# Aim of the exercise:
What is needed is an exact copy of the entries, with the pictures excluded.

# Record extracts:

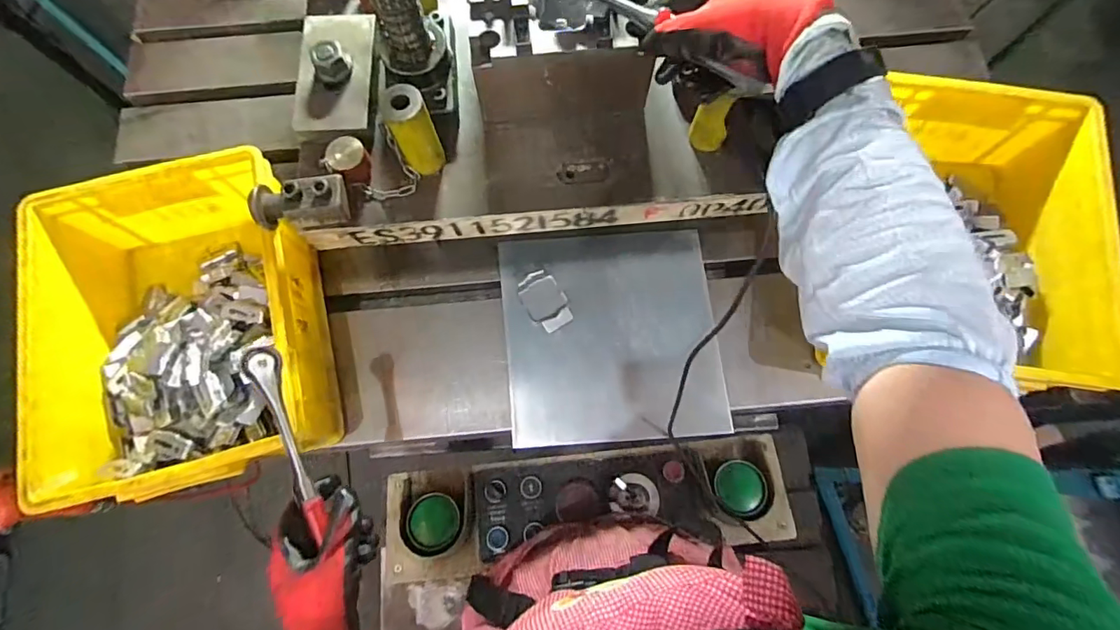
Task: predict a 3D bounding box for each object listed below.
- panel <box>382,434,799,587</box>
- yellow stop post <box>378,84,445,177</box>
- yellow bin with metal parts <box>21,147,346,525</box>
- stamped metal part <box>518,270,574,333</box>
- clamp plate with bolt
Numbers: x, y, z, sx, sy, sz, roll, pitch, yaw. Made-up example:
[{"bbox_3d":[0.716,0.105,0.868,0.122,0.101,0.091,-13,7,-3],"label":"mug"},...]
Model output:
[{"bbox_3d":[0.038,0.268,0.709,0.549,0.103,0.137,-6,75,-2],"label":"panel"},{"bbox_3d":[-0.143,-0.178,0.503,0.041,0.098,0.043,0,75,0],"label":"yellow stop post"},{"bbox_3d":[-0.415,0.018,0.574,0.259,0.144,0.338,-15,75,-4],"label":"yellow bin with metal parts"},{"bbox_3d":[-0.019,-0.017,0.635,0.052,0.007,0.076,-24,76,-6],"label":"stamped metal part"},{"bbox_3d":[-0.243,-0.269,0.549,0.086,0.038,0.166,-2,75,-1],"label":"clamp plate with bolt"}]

# Solved problem:
Task: predict a 3D bounding box for each object listed below.
- panel <box>382,434,799,587</box>
- yellow stop post <box>378,84,445,177</box>
- yellow bin with metal parts <box>21,147,346,525</box>
- stamped metal part <box>518,270,574,333</box>
- clamp plate with bolt
Numbers: x, y, z, sx, sy, sz, roll, pitch, yaw. Made-up example:
[{"bbox_3d":[0.716,0.105,0.868,0.122,0.101,0.091,-13,7,-3],"label":"mug"},...]
Model output:
[{"bbox_3d":[0.038,0.268,0.709,0.549,0.103,0.137,-6,75,-2],"label":"panel"},{"bbox_3d":[-0.143,-0.178,0.503,0.041,0.098,0.043,0,75,0],"label":"yellow stop post"},{"bbox_3d":[-0.415,0.018,0.574,0.259,0.144,0.338,-15,75,-4],"label":"yellow bin with metal parts"},{"bbox_3d":[-0.019,-0.017,0.635,0.052,0.007,0.076,-24,76,-6],"label":"stamped metal part"},{"bbox_3d":[-0.243,-0.269,0.549,0.086,0.038,0.166,-2,75,-1],"label":"clamp plate with bolt"}]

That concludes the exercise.